Mi historia
¡Cómo todo comenzó!
Despedida
Era gélido y oscuro aquella noche de diciembre en Veenoord, un pequeño pueblo en el sureste de Drenthe. Los faros del taxi de Schiphol brillaban implacables a través de las cortinas en la sala de la casa. No había escapatoria, la despedida estaba ahí.
El 28 de diciembre de 2004 emigramos por segunda vez a Curazao. Esta vez con dos niños pequeños, lo que hizo la despedida aún más difícil.
El comienzo

En 1990 puse por primera vez el pie en Curaçao, que en ese momento aún no sabía que se convertiría en mi segundo país.
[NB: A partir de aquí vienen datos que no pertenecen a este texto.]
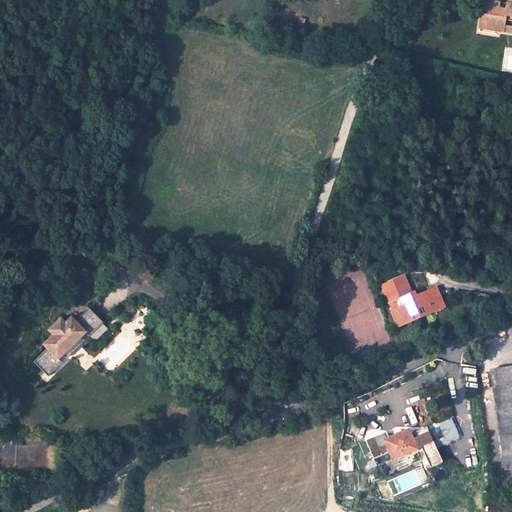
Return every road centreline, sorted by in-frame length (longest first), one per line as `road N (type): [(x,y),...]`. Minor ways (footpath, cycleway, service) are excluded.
road 1 (unclassified): [(277,414),(297,258),(387,0)]
road 2 (unclassified): [(277,414),(136,456),(23,511)]
road 3 (unclassified): [(511,316),(277,414)]
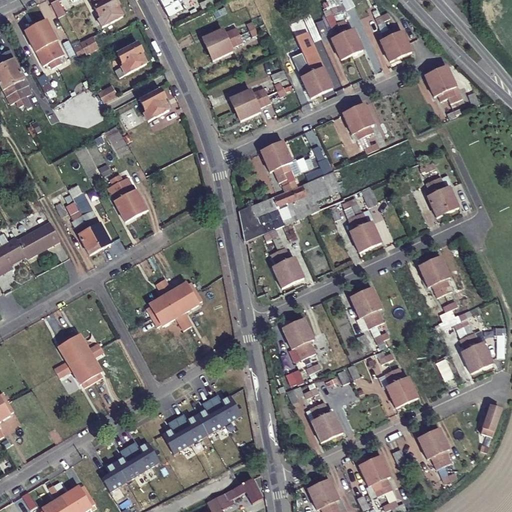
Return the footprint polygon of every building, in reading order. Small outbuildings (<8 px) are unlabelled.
[(51,4),(58,18),(66,14),(59,0),(51,4)] [(89,0),(100,21),(99,22),(103,29),(123,19),(118,8),(120,7),(116,0),(89,0)] [(171,0),(157,0),(169,19),(183,11),(177,2),(173,4),(171,0)] [(192,0),(201,18),(206,15),(198,0),(192,0)] [(378,26),(384,23),(381,17),(376,20),(378,26)] [(336,21),(338,27),(344,24),(342,19),(336,21)] [(332,30),(338,27),(336,21),(329,24),(332,30)] [(37,29),(56,64),(59,63),(57,61),(62,58),(54,45),(58,42),(48,23),(37,29)] [(249,33),(254,30),(252,24),(246,27),(249,33)] [(56,64),(37,29),(26,34),(36,55),(40,52),(47,66),(52,64),(53,66),(56,64)] [(208,52),(240,37),(237,29),(224,35),(222,32),(203,41),(208,52)] [(388,32),(400,59),(411,53),(402,33),(399,35),(396,29),(388,32)] [(257,36),(254,30),(249,33),(252,39),(257,36)] [(400,59),(388,32),(381,35),(384,42),(382,43),(392,63),(400,59)] [(342,36),(345,42),(357,69),(368,64),(358,44),(355,45),(350,33),(342,36)] [(240,37),(208,52),(213,63),(233,53),(231,50),(243,44),(240,37)] [(77,54),(97,43),(94,38),(81,44),(83,47),(76,51),(77,54)] [(357,69),(345,42),(337,46),(340,52),(337,53),(346,74),(357,69)] [(77,54),(79,57),(86,53),(87,56),(100,49),(97,43),(77,54)] [(300,48),(302,54),(308,51),(306,45),(300,48)] [(137,46),(117,56),(123,68),(121,69),(124,76),(145,66),(140,56),(142,55),(137,46)] [(296,56),(302,54),(300,48),(293,51),(296,56)] [(5,67),(4,67),(23,103),(26,102),(25,100),(33,95),(29,88),(30,87),(27,80),(25,81),(16,62),(11,52),(0,58),(5,67)] [(306,63),(309,69),(321,95),(333,90),(323,70),(320,72),(314,60),(306,63)] [(23,103),(4,67),(0,69),(0,84),(5,93),(8,91),(15,104),(19,102),(21,104),(23,103)] [(321,95),(309,69),(302,72),(305,78),(301,80),(311,100),(321,95)] [(436,75),(448,101),(451,106),(458,103),(453,91),(457,89),(448,70),(436,75)] [(436,75),(426,80),(435,100),(439,98),(442,104),(448,101),(436,75)] [(99,95),(103,103),(117,96),(113,87),(99,95)] [(236,112),(269,98),(265,90),(252,97),(250,92),(231,101),(236,112)] [(162,92),(142,102),(148,114),(145,116),(148,123),(169,112),(165,102),(166,102),(162,92)] [(269,98),(236,112),(241,123),(260,114),(259,111),(272,105),(269,98)] [(354,112),(366,139),(375,135),(372,128),(375,127),(366,107),(354,112)] [(0,119),(5,128),(9,126),(0,109),(0,119)] [(366,139),(354,112),(345,117),(354,137),(356,136),(359,142),(366,139)] [(457,120),(463,118),(460,112),(454,114),(457,120)] [(452,123),(457,120),(454,114),(449,117),(452,123)] [(272,150),(285,177),(292,174),(289,167),(293,166),(284,145),(272,150)] [(370,148),(373,153),(379,151),(376,145),(370,148)] [(367,156),(373,153),(370,148),(364,151),(367,156)] [(287,183),(285,177),(272,150),(262,155),(271,176),(276,174),(281,185),(287,183)] [(427,170),(429,175),(435,173),(433,167),(427,170)] [(423,178),(429,175),(427,170),(421,173),(423,178)] [(345,202),(333,175),(301,188),(292,192),(241,213),(239,214),(245,244),(269,234),(309,217),(313,215),(345,202)] [(120,186),(137,219),(147,213),(129,181),(120,186)] [(433,183),(448,216),(458,211),(449,191),(444,194),(438,181),(433,183)] [(448,216),(433,183),(427,186),(433,199),(429,202),(437,221),(448,216)] [(127,224),(137,219),(120,186),(110,192),(127,224)] [(349,205),(352,210),(358,207),(356,202),(349,205)] [(346,213),(352,210),(349,205),(343,207),(346,213)] [(83,220),(100,253),(111,247),(92,215),(83,220)] [(356,219),(370,251),(381,246),(372,227),(369,228),(364,216),(356,219)] [(370,251),(356,219),(349,223),(354,235),(350,236),(359,256),(370,251)] [(90,258),(100,253),(83,220),(72,226),(90,258)] [(25,258),(26,260),(60,243),(50,225),(17,242),(25,258)] [(290,244),(298,241),(293,229),(286,232),(290,244)] [(5,268),(9,266),(25,258),(17,242),(15,239),(0,247),(0,274),(6,271),(5,268)] [(278,254),(293,286),(303,281),(295,261),(291,263),(286,251),(278,254)] [(293,286),(278,254),(271,258),(276,270),(273,271),(282,291),(293,286)] [(430,266),(445,298),(452,295),(446,282),(450,280),(441,261),(430,266)] [(445,298),(430,266),(419,271),(428,290),(432,289),(437,301),(445,298)] [(174,308),(197,294),(191,285),(185,288),(185,287),(173,294),(166,282),(161,285),(174,308)] [(174,308),(161,285),(156,288),(163,300),(150,308),(151,309),(147,311),(152,321),(174,308)] [(361,297),(376,329),(384,326),(378,312),(381,311),(372,292),(361,297)] [(197,294),(174,308),(188,331),(193,328),(186,315),(198,309),(197,307),(202,304),(197,294)] [(376,329),(361,297),(350,302),(359,322),(363,320),(369,333),(376,329)] [(449,308),(452,313),(458,310),(455,305),(449,308)] [(174,308),(152,321),(158,330),(162,328),(163,329),(175,322),(182,335),(188,331),(174,308)] [(446,316),(452,313),(449,308),(443,310),(446,316)] [(293,327),(308,360),(316,357),(310,343),(313,342),(305,322),(293,327)] [(459,324),(462,330),(468,327),(465,322),(459,324)] [(456,332),(462,330),(459,324),(454,327),(456,332)] [(308,360),(293,327),(283,332),(291,352),(296,350),(301,363),(308,360)] [(80,363),(103,349),(100,345),(89,352),(81,338),(79,339),(77,335),(67,341),(80,363)] [(466,339),(481,371),(492,366),(483,346),(480,347),(474,335),(466,339)] [(364,355),(373,351),(365,336),(357,340),(364,355)] [(381,339),(383,344),(390,342),(387,336),(381,339)] [(377,347),(383,344),(381,339),(375,342),(377,347)] [(481,371),(466,339),(460,342),(465,354),(461,356),(470,376),(481,371)] [(80,363),(67,341),(58,346),(61,350),(59,351),(67,364),(54,371),(58,377),(80,363)] [(80,363),(94,385),(103,380),(101,375),(102,374),(95,361),(106,354),(103,349),(80,363)] [(384,358),(387,364),(393,361),(390,356),(384,358)] [(381,366),(387,364),(384,358),(379,361),(381,366)] [(80,363),(58,377),(61,382),(73,375),(80,387),(82,386),(85,391),(94,385),(80,363)] [(448,363),(439,367),(447,385),(456,381),(448,363)] [(391,372),(406,405),(416,400),(407,380),(404,381),(398,369),(391,372)] [(406,405),(391,372),(383,376),(389,389),(385,390),(395,410),(406,405)] [(289,392),(290,405),(304,403),(302,390),(289,392)] [(306,400),(311,398),(309,392),(303,395),(306,400)] [(0,407),(0,439),(4,437),(0,429),(0,422),(10,416),(9,415),(13,413),(7,403),(0,407)] [(316,407),(331,439),(342,434),(332,414),(329,415),(323,403),(316,407)] [(331,439),(316,407),(308,410),(314,423),(311,424),(320,444),(331,439)] [(501,413),(501,411),(490,407),(481,434),(492,439),(501,415),(501,413)] [(192,442),(216,427),(212,421),(200,428),(193,416),(192,417),(189,413),(179,420),(192,442)] [(192,442),(179,420),(170,425),(173,428),(171,429),(179,442),(166,450),(169,456),(192,442)] [(192,442),(206,464),(216,458),(213,453),(215,452),(207,440),(219,432),(216,427),(192,442)] [(428,437),(443,469),(450,466),(444,454),(448,453),(439,432),(428,437)] [(443,469),(428,437),(417,442),(427,462),(430,461),(436,473),(443,469)] [(192,442),(169,456),(173,461),(185,453),(193,465),(194,465),(197,470),(206,464),(192,442)] [(481,452),(487,454),(489,448),(483,446),(481,452)] [(401,452),(393,455),(399,470),(407,467),(401,452)] [(369,464),(385,496),(392,493),(386,481),(390,479),(380,459),(369,464)] [(385,496),(369,464),(359,469),(368,490),(372,488),(377,500),(385,496)] [(217,500),(223,511),(243,502),(247,508),(264,500),(254,481),(217,500)] [(67,510),(89,496),(83,487),(78,489),(77,488),(65,495),(58,483),(53,486),(67,510)] [(318,488),(329,511),(338,511),(335,504),(338,502),(329,483),(318,488)] [(63,511),(67,510),(53,486),(47,489),(55,502),(42,510),(42,511),(40,511),(63,511)] [(329,511),(318,488),(307,493),(315,511),(318,511),(321,511),(329,511)] [(67,510),(68,511),(87,511),(91,510),(90,508),(94,505),(89,496),(67,510)] [(363,498),(357,502),(361,511),(366,511),(369,511),(363,498)]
Antes de venir a Curazao, trabajaba como profesora en el Centro de Formación Randstad en Rotterdam. Enseñaba diferentes aplicaciones informáticas y también actuaba como anfitriona. Aquí descubrí que soy una "persona de personas". Mi pasión es hacer que la gente pase un buen rato. Además, para mí era un gran sueño ampliar mis horizontes más allá de las fronteras de los Países Bajos.
No fue fácil dejar atrás a la familia y amigos. ¡Y esto dos veces!
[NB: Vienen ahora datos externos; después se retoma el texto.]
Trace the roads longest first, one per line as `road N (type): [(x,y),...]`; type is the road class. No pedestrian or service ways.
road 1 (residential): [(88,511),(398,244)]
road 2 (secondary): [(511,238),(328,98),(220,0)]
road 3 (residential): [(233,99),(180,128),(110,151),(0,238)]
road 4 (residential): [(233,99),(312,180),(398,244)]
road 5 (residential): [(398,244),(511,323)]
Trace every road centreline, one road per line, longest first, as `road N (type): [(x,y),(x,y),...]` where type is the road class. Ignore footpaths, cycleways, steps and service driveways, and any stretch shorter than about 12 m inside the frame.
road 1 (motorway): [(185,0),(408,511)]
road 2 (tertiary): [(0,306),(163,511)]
Una vez en Curazao, me enamoré rápidamente del mundo submarino. Siguieron siete hermosos años de buceo y una de las joyas que descubrí es mi actual esposo.
Intermedio
A principios de este siglo, los tres regresamos a los Países Bajos. Pasamos 2,5 años en Brabante, donde nació la hermana de nuestro hijo. Sin embargo, la sangre tira donde no puede ir. Curazao seguía atrayéndonos y decidimos volver a intentarlo, ahora los cuatro.
Un lugar bajo el sol
Mientras tanto, hemos avanzado una generación y he estado dirigiendo Toni Kunchi durante casi 20 años. Desde 2007, he estado recibiendo a los huéspedes con mucho placer y guiándolos en nuestro 'dushi Kòrsou'.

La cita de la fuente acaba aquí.